◆ **GETOONDE TEKST**
Het gaat in deze zaak om de vraag of ICTDET moet worden veroordeeld de door [eiser] voor zijn werkzaamheden verzonden factuur te voldoen. De kantonrechter beantwoordt die vraag bevestigend en legt dit hierna uit.
4.2.
ICTDET heeft erkend dat [eiser] de werkzaamheden waarvan hij in deze procedure betaling vordert, heeft verricht, en dat [eiser] daarvoor in beginsel betaald moet worden. ICTDET heeft de hoogte van het door [eiser] gevorderde bedrag ook niet betwist, zodat de vordering in zoverre toewijsbaar is. ICTDET verzoekt haar vordering in verband met de door haar geleden schade en de factuur van [eiser] tegen elkaar weg te strepen. De kantonrechter vat het verweer van ICTDET op als een beroep op verrekening. [eiser] betwist dat van verrekening sprake kan zijn.
4.3.
Een beroep op verrekening kan slechts slagen indien de gegrondheid van dit verweer op eenvoudige wijze is vast te stellen en de vordering overigens voor toewijzing vatbaar is. [1] Naar het oordeel van de kantonrechter slaagt het beroep op verrekening door ICTDET niet.

◆ **VERSTREKTE GEGEVENS**
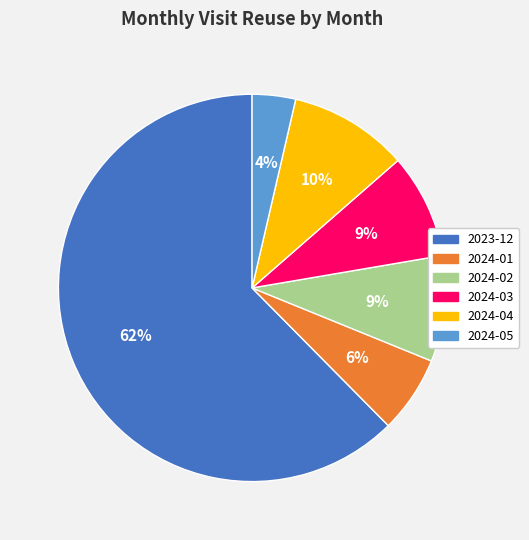

Is it true that 2024-01 is 1% of the pie?

False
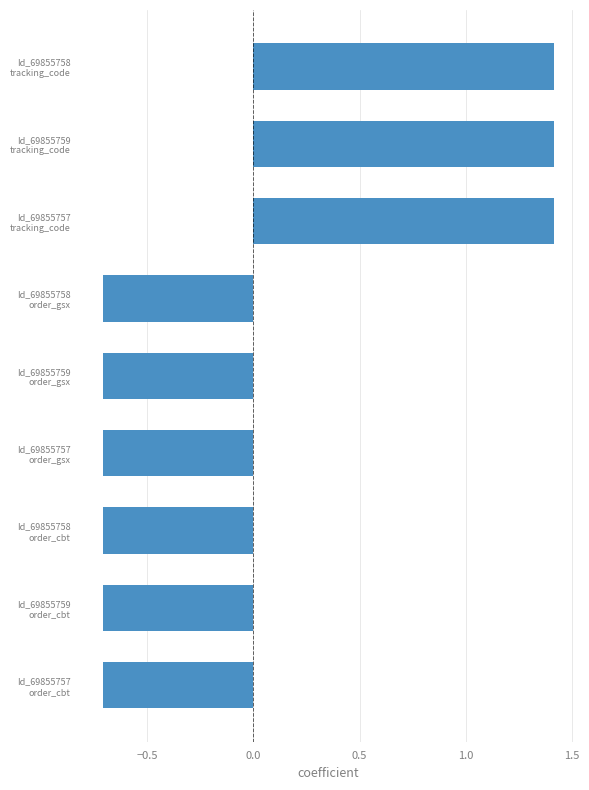

What is the smallest value displayed?

-0.7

◆ **TAAKOMSCHRIJVING**
Zet de uitspraak van de kantonrechter over het beroep op verrekening voort, te beginnen na de laatste weergegeven zin.

◆ **UITVOER VAN TAAK**
4.4.
De kantonrechter overweegt daartoe dat [eiser] en ICTDET voor de detachering van [eiser] bij Atos in februari 2022 geen schriftelijke overeenkomst hebben gesloten, waarin een concurrentie- of relatiebeding is neergelegd. Er is ook overigens niet gebleken dat partijen ten aanzien van die detachering een concurrentie- en relatiebedingbeding overeen zijn gekomen. ICTDET kan geen beroep doen op een eerder tussen partijen gesloten overeenkomst, waarin wel een concurrentiebeding stond, omdat deze overeenkomst medio januari 2019 is geëindigd.
4.5.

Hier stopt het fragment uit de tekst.